Exercise text -
▼▼▼

But regardless, developers of renewables and battery storage could take away a few lessons from the pipeline network.
Walt Bones, the former head of South Dakota’s Agriculture Department, is one of the landowners currently negotiating a financial agreement for land use with Summit. He’s a farmer, and like many farmers we write about here at The Fight, he doesn’t support building stuff on or near his land if there’s going to be an impact on his crop yields. He told me that he believes the opposition in the state is largely the product of a rush to build by an over-zealous company seeking the maximum benefit from federal tax credits. And they spooked people, producing widespread skepticism of the pipeline.
“Summit did not help themselves any,” he said.
Now of course, there’s lots of concerns about CO2 pipelines’ environmental impacts and the risk of them going, well, kablooey. But unlike how some farmers skeptically view agri-voltaics (e.g. dual use solar), the thought of a pipeline beneath the earth gives Bones – a former farm regulator – no qualms. And the reasoning is simple: He doesn’t believe the pipeline, which will be buried, will impact his farming at all. And ethanol – unlike solar or wind – will feed demand for more farming.

▲▲▲

Dataset excerpt -
▼▼▼

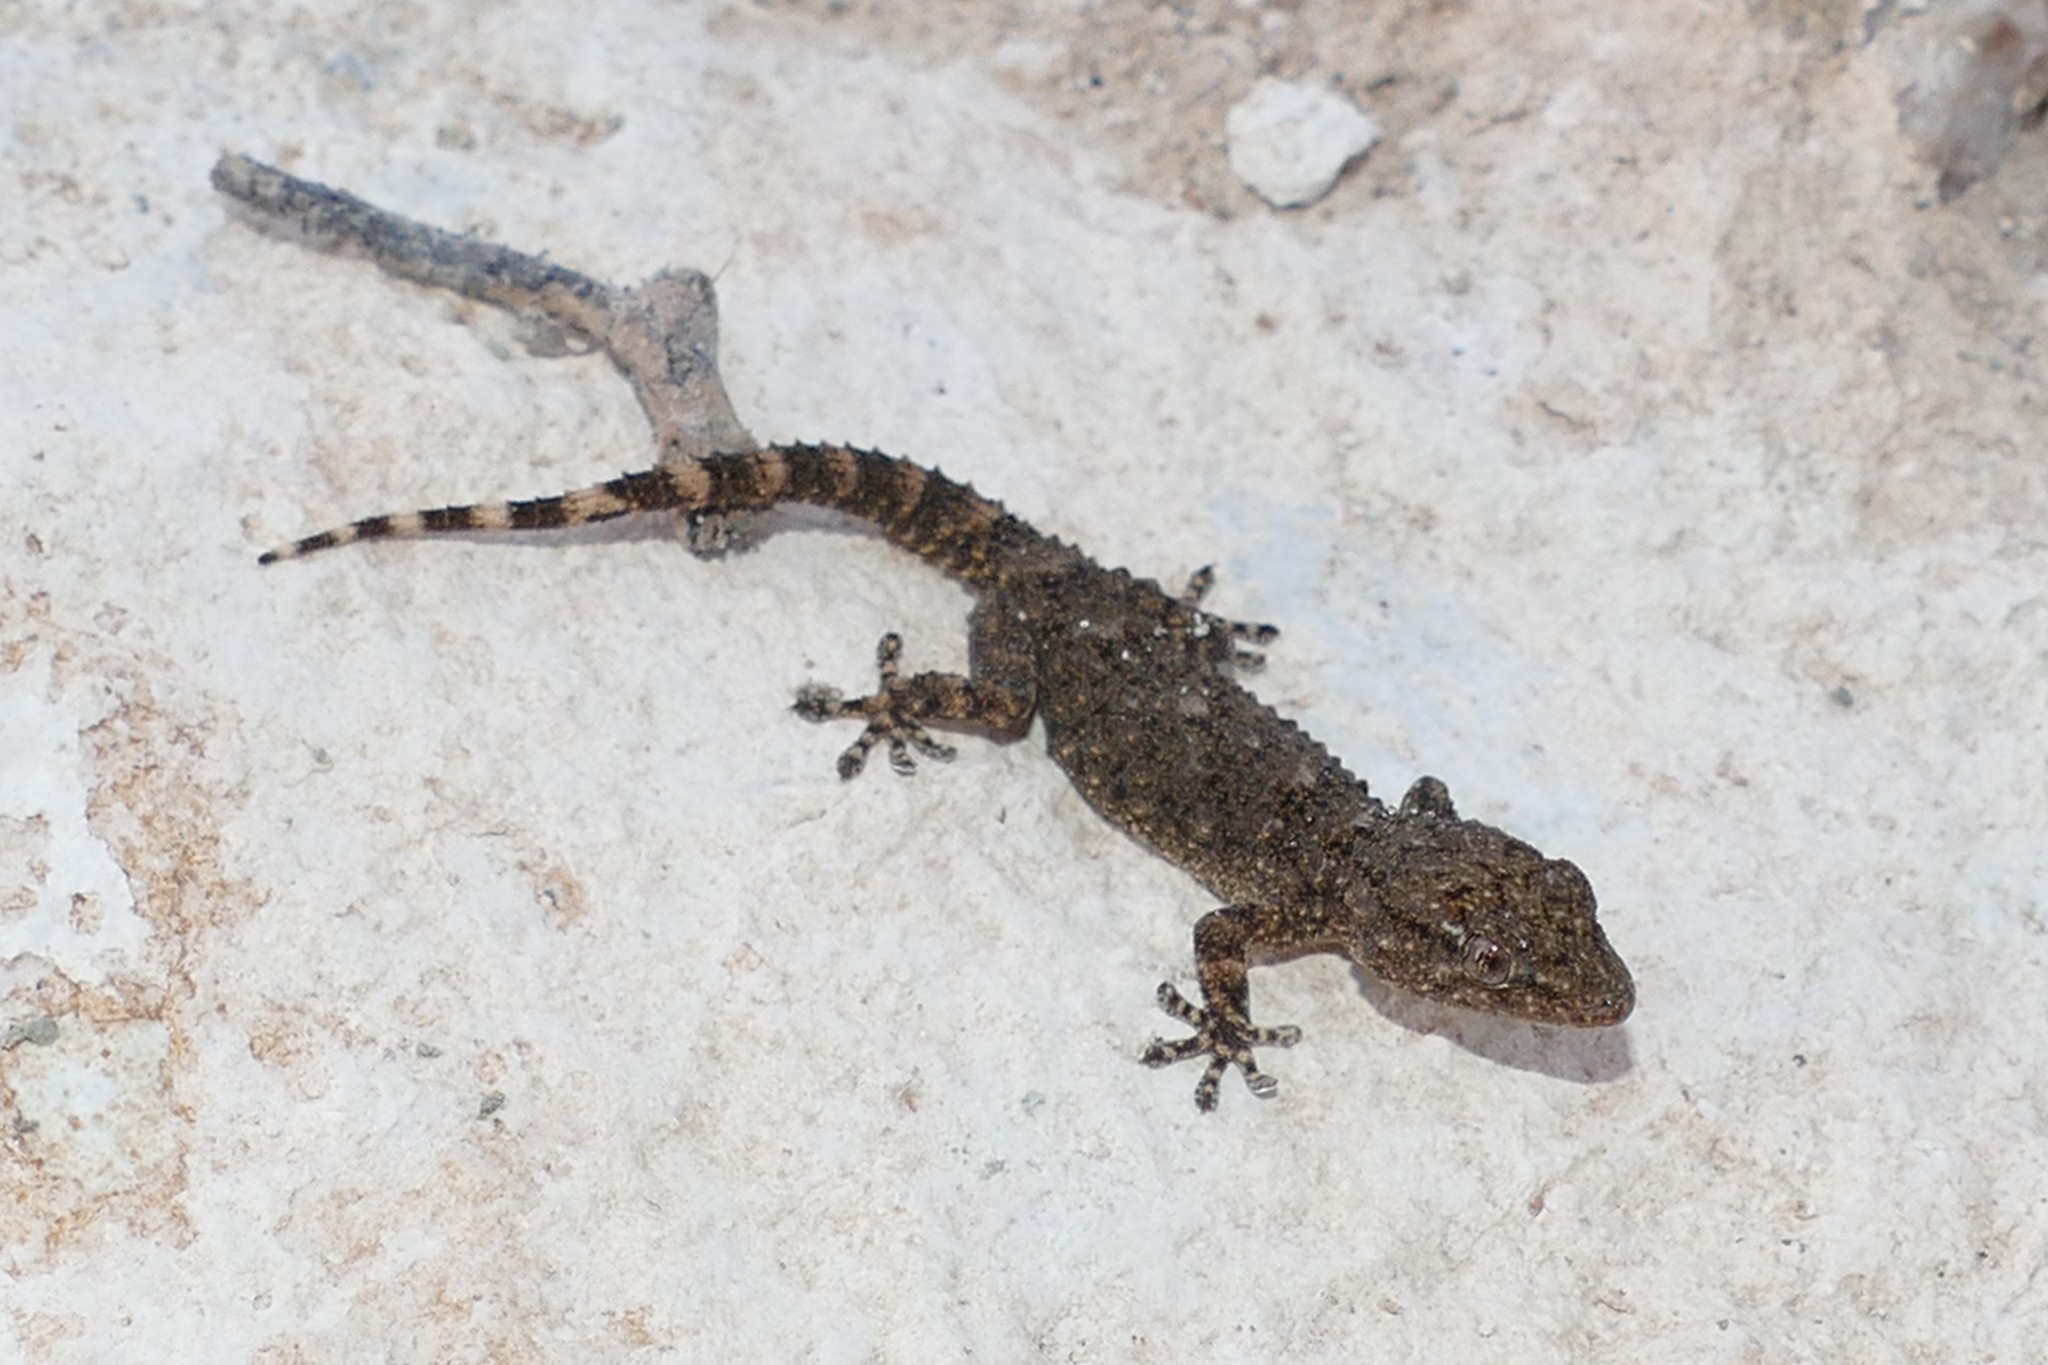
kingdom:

▲▲▲

What you will do -
1) According to the Summit pipeline text, what position did Walt Bones formerly hold?
2) Transcribe the stretch from "Walt Bones, the" through "of the pipeline." in the Summit pipeline text.
3) Rewrite the paragraph of the Summit pipeline text that begins "Walt Bones, the former head" as a bulleted list, keeping its main facts.

Answers to each task -
1) He was the head of South Dakota's Agriculture Department.

2)
Walt Bones, the former head of South Dakota’s Agriculture Department, is one of the landowners currently negotiating a financial agreement for land use with Summit. He’s a farmer, and like many farmers we write about here at The Fight, he doesn’t support building stuff on or near his land if there’s going to be an impact on his crop yields. He told me that he believes the opposition in the state is largely the product of a rush to build by an over-zealous company seeking the maximum benefit from federal tax credits. And they spooked people, producing widespread skepticism of the pipeline.

3)
- Walt Bones, former head of South Dakota's Agriculture Department, is one of the landowners now negotiating a financial land-use agreement with Summit.
- As a farmer, he does not support building on or near his land if it would affect his crop yields.
- He believes the state's opposition stems largely from an over-zealous company rushing to build in order to gain the maximum benefit from federal tax credits.
- That rush spooked people and produced widespread skepticism of the pipeline.